Task item:
Return all the entries exactly, keeping pictures out.

Given records:

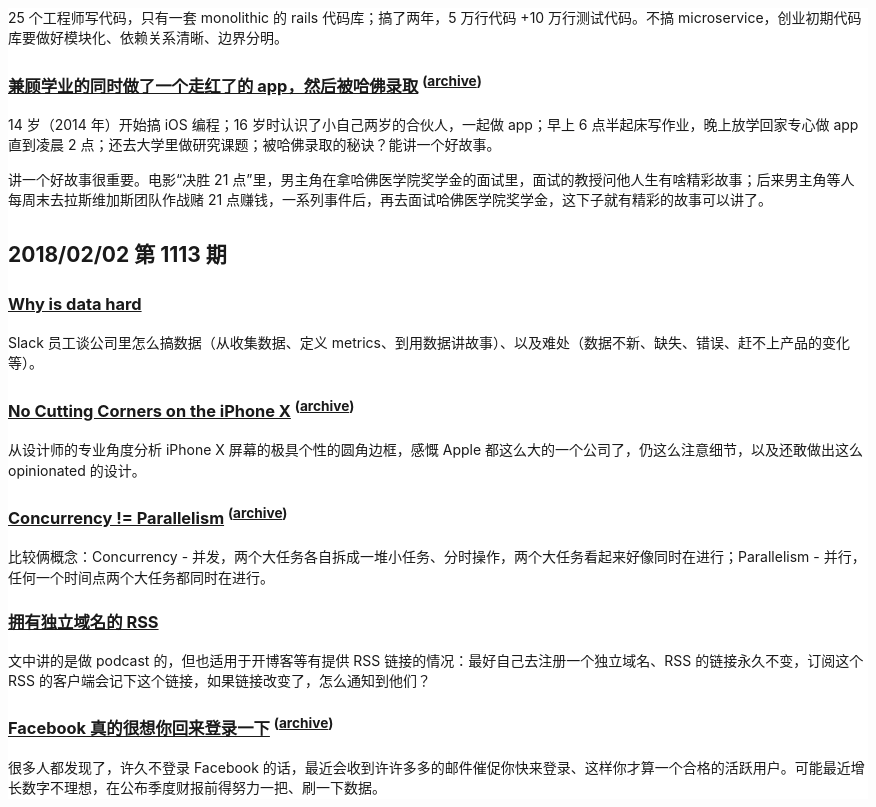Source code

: 25 个工程师写代码，只有一套 monolithic 的 rails 代码库；搞了两年，5 万行代码 +10 万行测试代码。不搞 microservice，创业初期代码库要做好模块化、依赖关系清晰、边界分明。

### [兼顾学业的同时做了一个走红了的 app，然后被哈佛录取](https://www.indiehackers.com/@shaan/how-i-built-an-app-got-into-harvard-and-went-viral-in-the-process-47051a0f19) <sup>([archive](http://web.archive.org/web/20180119144600/https://www.indiehackers.com/@shaan/how-i-built-an-app-got-into-harvard-and-went-viral-in-the-process-47051a0f19))</sup>

14 岁（2014 年）开始搞 iOS 编程；16 岁时认识了小自己两岁的合伙人，一起做 app；早上 6 点半起床写作业，晚上放学回家专心做 app 直到凌晨 2 点；还去大学里做研究课题；被哈佛录取的秘诀？能讲一个好故事。

讲一个好故事很重要。电影“决胜 21 点”里，男主角在拿哈佛医学院奖学金的面试里，面试的教授问他人生有啥精彩故事；后来男主角等人每周末去拉斯维加斯团队作战赌 21 点赚钱，一系列事件后，再去面试哈佛医学院奖学金，这下子就有精彩的故事可以讲了。

## 2018/02/02 第 1113 期

### [Why is data hard](https://medium.com/@HelenLeeKupp/why-is-data-hard-3ed96ec70f3f)

Slack 员工谈公司里怎么搞数据（从收集数据、定义 metrics、到用数据讲故事）、以及难处（数据不新、缺失、错误、赶不上产品的变化等）。

### [No Cutting Corners on the iPhone X](https://medium.com/tall-west/no-cutting-corners-on-the-iphone-x-97a9413b94e) <sup>([archive](https://archive.md/20180202000910/https://medium.com/tall-west/no-cutting-corners-on-the-iphone-x-97a9413b94e))</sup>

从设计师的专业角度分析 iPhone X 屏幕的极具个性的圆角边框，感慨 Apple 都这么大的一个公司了，仍这么注意细节，以及还敢做出这么 opinionated 的设计。

### [Concurrency != Parallelism](https://monades.roperzh.com/concurrency-is-different-than-parallelism/) <sup>([archive](https://archive.md/20180130153452/https://monades.roperzh.com/concurrency-is-different-than-parallelism/))</sup>

比较俩概念：Concurrency - 并发，两个大任务各自拆成一堆小任务、分时操作，两个大任务看起来好像同时在进行；Parallelism - 并行，任何一个时间点两个大任务都同时在进行。

### [拥有独立域名的 RSS](https://blog.pacific-content.com/who-owns-your-podcast-or-why-you-might-want-to-re-think-your-shows-rss-feed-b8be38fc69e0)

文中讲的是做 podcast 的，但也适用于开博客等有提供 RSS 链接的情况：最好自己去注册一个独立域名、RSS 的链接永久不变，订阅这个 RSS 的客户端会记下这个链接，如果链接改变了，怎么通知到他们？

### [Facebook 真的很想你回来登录一下](https://www.bloomberg.com/news/features/2018-01-31/facebook-really-wants-you-to-come-back) <sup>([archive](https://archive.md/20180202023708/https://www.bloomberg.com/news/features/2018-01-31/facebook-really-wants-you-to-come-back))</sup>

很多人都发现了，许久不登录 Facebook 的话，最近会收到许许多多的邮件催促你快来登录、这样你才算一个合格的活跃用户。可能最近增长数字不理想，在公布季度财报前得努力一把、刷一下数据。
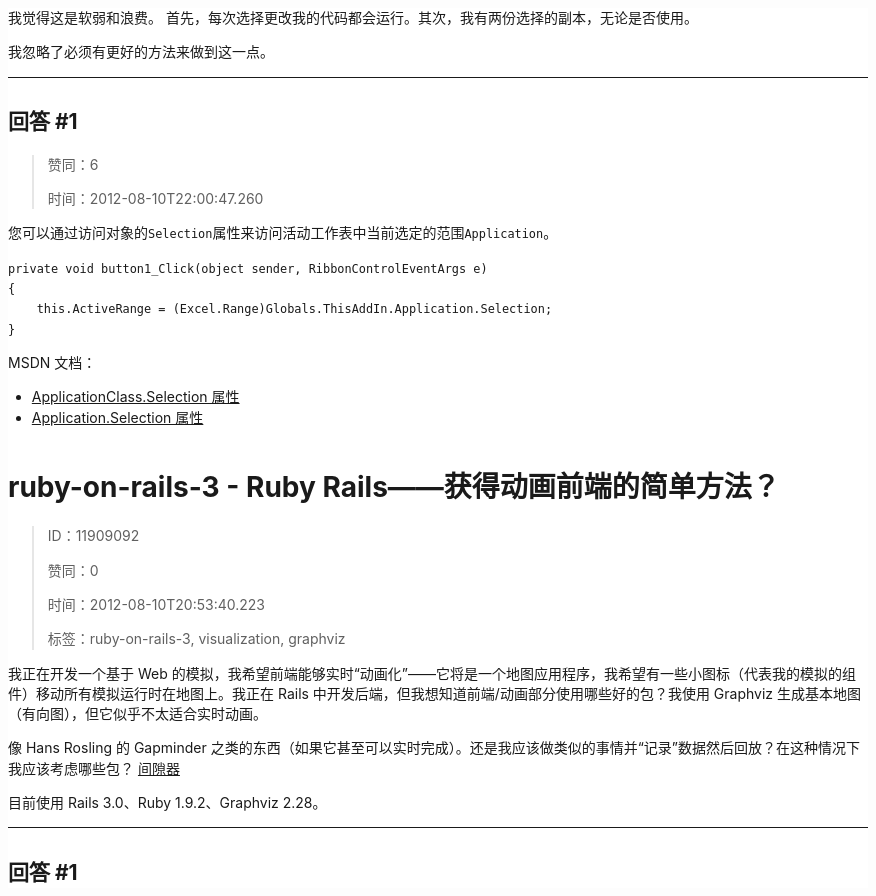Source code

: 我觉得这是软弱和浪费。
首先，每次选择更改我的代码都会运行。其次，我有两份选择的副本，无论是否使用。

我忽略了必须有更好的方法来做到这一点。

* * *

## 回答 #1

> 赞同：6
> 
> 时间：2012-08-10T22:00:47.260

您可以通过访问对象的`Selection`属性来访问活动工作表中当前选定的范围`Application`。

```
private void button1_Click(object sender, RibbonControlEventArgs e)
{
    this.ActiveRange = (Excel.Range)Globals.ThisAddIn.Application.Selection;
} 
```

MSDN 文档：

*   [ApplicationClass.Selection 属性](http://msdn.microsoft.com/en-us/library/microsoft.office.interop.excel.applicationclass.selection%28v=office.14%29 "ApplicationClass.Selection 属性")
*   [Application.Selection 属性](http://msdn.microsoft.com/en-us/library/office/bb214188%28v=office.12%29.aspx "Application.Selection 属性")

# ruby-on-rails-3 - Ruby Rails——获得动画前端的简单方法？

> ID：11909092
> 
> 赞同：0
> 
> 时间：2012-08-10T20:53:40.223
> 
> 标签：ruby-on-rails-3, visualization, graphviz

我正在开发一个基于 Web 的模拟，我希望前端能够实时“动画化”——它将是一个地图应用程序，我希望有一些小图标（代表我的模拟的组件）移动所有模拟运行时在地图上。我正在 Rails 中开发后端，但我想知道前端/动画部分使用哪些好的包？我使用 Graphviz 生成基本地图（有向图），但它似乎不太适合实时动画。

像 Hans Rosling 的 Gapminder 之类的东西（如果它甚至可以实时完成）。还是我应该做类似的事情并“记录”数据然后回放？在这种情况下我应该考虑哪些包？ [间隙器](http://www.gapminder.org/world/#%24majorMode=chart%24is;shi=t;ly=2003;lb=f;il=t;fs=11;al=30;stl=t;st=t;nsl=t;se=t%24wst;tts=C%24ts;sp=5.59290322580644;ti=2011%24zpv;v=1%24inc_x;mmid=XCOORDS;iid=phAwcNAVuyj1jiMAkmq1iMg;by=ind%24inc_y;mmid=YCOORDS;iid=phAwcNAVuyj2tPLxKvvnNPA;by=ind%24inc_s;uniValue=8.21;iid=phAwcNAVuyj0XOoBL_n5tAQ;by=ind%24inc_c;uniValue=255;gid=CATID0;by=grp%24map_x;scale=log;dataMin=282;dataMax=119849%24map_y;scale=lin;dataMin=12;dataMax=83%24map_s;sma=49;smi=2.65%24cd;bd=0%24inds=;example=75)

目前使用 Rails 3.0、Ruby 1.9.2、Graphviz 2.28。

* * *

## 回答 #1
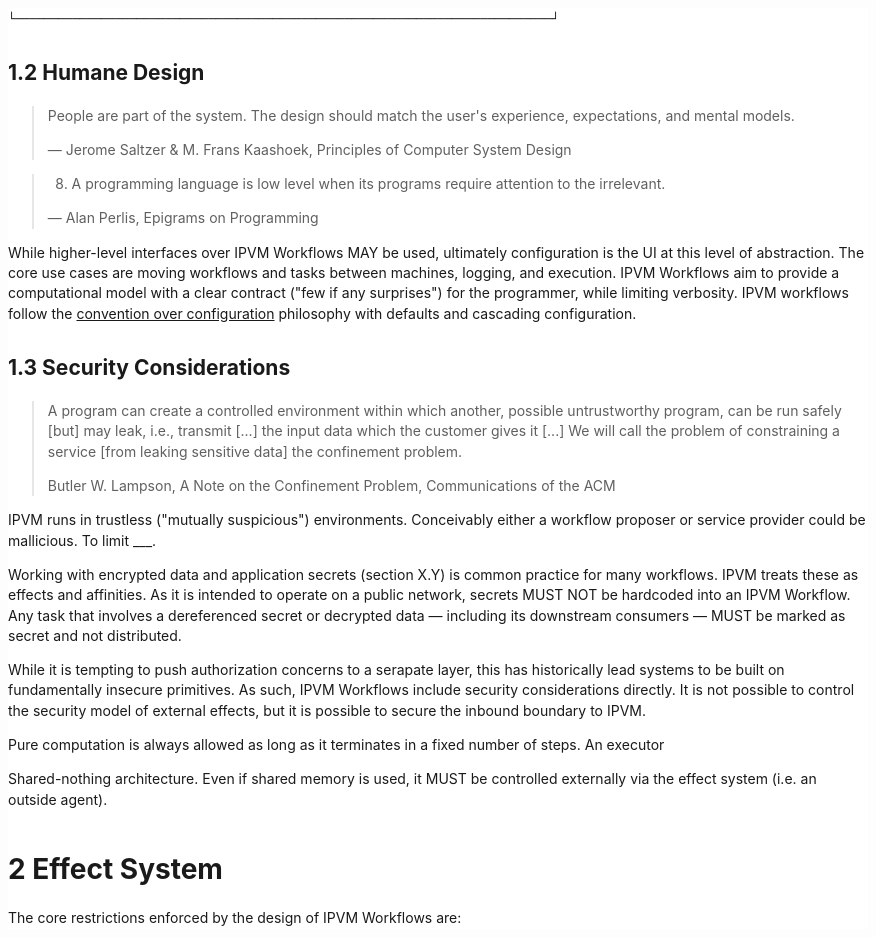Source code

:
 ```
└───────────────────────────────────────────────────────────────────────────┘
```

## 1.2 Humane Design

> People are part of the system. The design should match the user's experience, expectations, and mental models.
>
> — Jerome Saltzer & M. Frans Kaashoek, Principles of Computer System Design

> 8. A programming language is low level when its programs require attention to the irrelevant.
>
> — Alan Perlis, Epigrams on Programming 

While higher-level interfaces over IPVM Workflows MAY be used, ultimately configuration is the UI at this level of abstraction. The core use cases are moving workflows and tasks between machines, logging, and execution. IPVM Workflows aim to provide a computational model with a clear contract ("few if any surprises") for the programmer, while limiting verbosity. IPVM workflows follow the [convention over configuration](https://en.wikipedia.org/wiki/Convention_over_configuration) philosophy with defaults and cascading configuration.

## 1.3 Security Considerations

> A program can create a controlled environment within which another, possible untrustworthy program, can be run safely [but] may leak, i.e., transmit [...] the input data which the customer gives it [...] We will call the problem of constraining a service [from leaking sensitive data] the confinement problem.
> 
> Butler W. Lampson, A Note on the Confinement Problem, Communications of the ACM

IPVM runs in trustless ("mutually suspicious") environments. Conceivably either a workflow proposer or service provider could be mallicious. To limit ___.

Working with encrypted data and application secrets (section X.Y) is common practice for many workflows. IPVM treats these as effects and affinities. As it is intended to operate on a public network, secrets MUST NOT be hardcoded into an IPVM Workflow. Any task that involves a dereferenced secret or decrypted data — including its downstream consumers — MUST be marked as secret and not distributed.

While it is tempting to push authorization concerns to a serapate layer, this has historically lead systems to be built on fundamentally insecure primitives. As such, IPVM Workflows include security considerations directly. It is not possible to control the security model of external effects, but it is possible to secure the inbound boundary to IPVM.

Pure computation is always allowed as long as it terminates in a fixed number of steps. An executor 

Shared-nothing architecture. Even if shared memory is used, it MUST be controlled externally via the effect system (i.e. an outside agent).

# 2 Effect System

The core restrictions enforced by the design of IPVM Workflows are:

Completed task:
Source code

: 25 个工程师写代码，只有一套 monolithic 的 rails 代码库；搞了两年，5 万行代码 +10 万行测试代码。不搞 microservice，创业初期代码库要做好模块化、依赖关系清晰、边界分明。

### [兼顾学业的同时做了一个走红了的 app，然后被哈佛录取](https://www.indiehackers.com/@shaan/how-i-built-an-app-got-into-harvard-and-went-viral-in-the-process-47051a0f19) <sup>([archive](http://web.archive.org/web/20180119144600/https://www.indiehackers.com/@shaan/how-i-built-an-app-got-into-harvard-and-went-viral-in-the-process-47051a0f19))</sup>

14 岁（2014 年）开始搞 iOS 编程；16 岁时认识了小自己两岁的合伙人，一起做 app；早上 6 点半起床写作业，晚上放学回家专心做 app 直到凌晨 2 点；还去大学里做研究课题；被哈佛录取的秘诀？能讲一个好故事。

讲一个好故事很重要。电影“决胜 21 点”里，男主角在拿哈佛医学院奖学金的面试里，面试的教授问他人生有啥精彩故事；后来男主角等人每周末去拉斯维加斯团队作战赌 21 点赚钱，一系列事件后，再去面试哈佛医学院奖学金，这下子就有精彩的故事可以讲了。

## 2018/02/02 第 1113 期

### [Why is data hard](https://medium.com/@HelenLeeKupp/why-is-data-hard-3ed96ec70f3f)

Slack 员工谈公司里怎么搞数据（从收集数据、定义 metrics、到用数据讲故事）、以及难处（数据不新、缺失、错误、赶不上产品的变化等）。

### [No Cutting Corners on the iPhone X](https://medium.com/tall-west/no-cutting-corners-on-the-iphone-x-97a9413b94e) <sup>([archive](https://archive.md/20180202000910/https://medium.com/tall-west/no-cutting-corners-on-the-iphone-x-97a9413b94e))</sup>

从设计师的专业角度分析 iPhone X 屏幕的极具个性的圆角边框，感慨 Apple 都这么大的一个公司了，仍这么注意细节，以及还敢做出这么 opinionated 的设计。

### [Concurrency != Parallelism](https://monades.roperzh.com/concurrency-is-different-than-parallelism/) <sup>([archive](https://archive.md/20180130153452/https://monades.roperzh.com/concurrency-is-different-than-parallelism/))</sup>

比较俩概念：Concurrency - 并发，两个大任务各自拆成一堆小任务、分时操作，两个大任务看起来好像同时在进行；Parallelism - 并行，任何一个时间点两个大任务都同时在进行。

### [拥有独立域名的 RSS](https://blog.pacific-content.com/who-owns-your-podcast-or-why-you-might-want-to-re-think-your-shows-rss-feed-b8be38fc69e0)

文中讲的是做 podcast 的，但也适用于开博客等有提供 RSS 链接的情况：最好自己去注册一个独立域名、RSS 的链接永久不变，订阅这个 RSS 的客户端会记下这个链接，如果链接改变了，怎么通知到他们？

### [Facebook 真的很想你回来登录一下](https://www.bloomberg.com/news/features/2018-01-31/facebook-really-wants-you-to-come-back) <sup>([archive](https://archive.md/20180202023708/https://www.bloomberg.com/news/features/2018-01-31/facebook-really-wants-you-to-come-back))</sup>

很多人都发现了，许久不登录 Facebook 的话，最近会收到许许多多的邮件催促你快来登录、这样你才算一个合格的活跃用户。可能最近增长数字不理想，在公布季度财报前得努力一把、刷一下数据。
Source code

: 我觉得这是软弱和浪费。
首先，每次选择更改我的代码都会运行。其次，我有两份选择的副本，无论是否使用。

我忽略了必须有更好的方法来做到这一点。

* * *

## 回答 #1

> 赞同：6
> 
> 时间：2012-08-10T22:00:47.260

您可以通过访问对象的`Selection`属性来访问活动工作表中当前选定的范围`Application`。

```
private void button1_Click(object sender, RibbonControlEventArgs e)
{
    this.ActiveRange = (Excel.Range)Globals.ThisAddIn.Application.Selection;
} 
```

MSDN 文档：

*   [ApplicationClass.Selection 属性](http://msdn.microsoft.com/en-us/library/microsoft.office.interop.excel.applicationclass.selection%28v=office.14%29 "ApplicationClass.Selection 属性")
*   [Application.Selection 属性](http://msdn.microsoft.com/en-us/library/office/bb214188%28v=office.12%29.aspx "Application.Selection 属性")

# ruby-on-rails-3 - Ruby Rails——获得动画前端的简单方法？

> ID：11909092
> 
> 赞同：0
> 
> 时间：2012-08-10T20:53:40.223
> 
> 标签：ruby-on-rails-3, visualization, graphviz

我正在开发一个基于 Web 的模拟，我希望前端能够实时“动画化”——它将是一个地图应用程序，我希望有一些小图标（代表我的模拟的组件）移动所有模拟运行时在地图上。我正在 Rails 中开发后端，但我想知道前端/动画部分使用哪些好的包？我使用 Graphviz 生成基本地图（有向图），但它似乎不太适合实时动画。

像 Hans Rosling 的 Gapminder 之类的东西（如果它甚至可以实时完成）。还是我应该做类似的事情并“记录”数据然后回放？在这种情况下我应该考虑哪些包？ [间隙器](http://www.gapminder.org/world/#%24majorMode=chart%24is;shi=t;ly=2003;lb=f;il=t;fs=11;al=30;stl=t;st=t;nsl=t;se=t%24wst;tts=C%24ts;sp=5.59290322580644;ti=2011%24zpv;v=1%24inc_x;mmid=XCOORDS;iid=phAwcNAVuyj1jiMAkmq1iMg;by=ind%24inc_y;mmid=YCOORDS;iid=phAwcNAVuyj2tPLxKvvnNPA;by=ind%24inc_s;uniValue=8.21;iid=phAwcNAVuyj0XOoBL_n5tAQ;by=ind%24inc_c;uniValue=255;gid=CATID0;by=grp%24map_x;scale=log;dataMin=282;dataMax=119849%24map_y;scale=lin;dataMin=12;dataMax=83%24map_s;sma=49;smi=2.65%24cd;bd=0%24inds=;example=75)

目前使用 Rails 3.0、Ruby 1.9.2、Graphviz 2.28。

* * *

## 回答 #1
Source code

:
 ```
└───────────────────────────────────────────────────────────────────────────┘
```

## 1.2 Humane Design

> People are part of the system. The design should match the user's experience, expectations, and mental models.
>
> — Jerome Saltzer & M. Frans Kaashoek, Principles of Computer System Design

> 8. A programming language is low level when its programs require attention to the irrelevant.
>
> — Alan Perlis, Epigrams on Programming 

While higher-level interfaces over IPVM Workflows MAY be used, ultimately configuration is the UI at this level of abstraction. The core use cases are moving workflows and tasks between machines, logging, and execution. IPVM Workflows aim to provide a computational model with a clear contract ("few if any surprises") for the programmer, while limiting verbosity. IPVM workflows follow the [convention over configuration](https://en.wikipedia.org/wiki/Convention_over_configuration) philosophy with defaults and cascading configuration.

## 1.3 Security Considerations

> A program can create a controlled environment within which another, possible untrustworthy program, can be run safely [but] may leak, i.e., transmit [...] the input data which the customer gives it [...] We will call the problem of constraining a service [from leaking sensitive data] the confinement problem.
> 
> Butler W. Lampson, A Note on the Confinement Problem, Communications of the ACM

IPVM runs in trustless ("mutually suspicious") environments. Conceivably either a workflow proposer or service provider could be mallicious. To limit ___.

Working with encrypted data and application secrets (section X.Y) is common practice for many workflows. IPVM treats these as effects and affinities. As it is intended to operate on a public network, secrets MUST NOT be hardcoded into an IPVM Workflow. Any task that involves a dereferenced secret or decrypted data — including its downstream consumers — MUST be marked as secret and not distributed.

While it is tempting to push authorization concerns to a serapate layer, this has historically lead systems to be built on fundamentally insecure primitives. As such, IPVM Workflows include security considerations directly. It is not possible to control the security model of external effects, but it is possible to secure the inbound boundary to IPVM.

Pure computation is always allowed as long as it terminates in a fixed number of steps. An executor 

Shared-nothing architecture. Even if shared memory is used, it MUST be controlled externally via the effect system (i.e. an outside agent).

# 2 Effect System

The core restrictions enforced by the design of IPVM Workflows are:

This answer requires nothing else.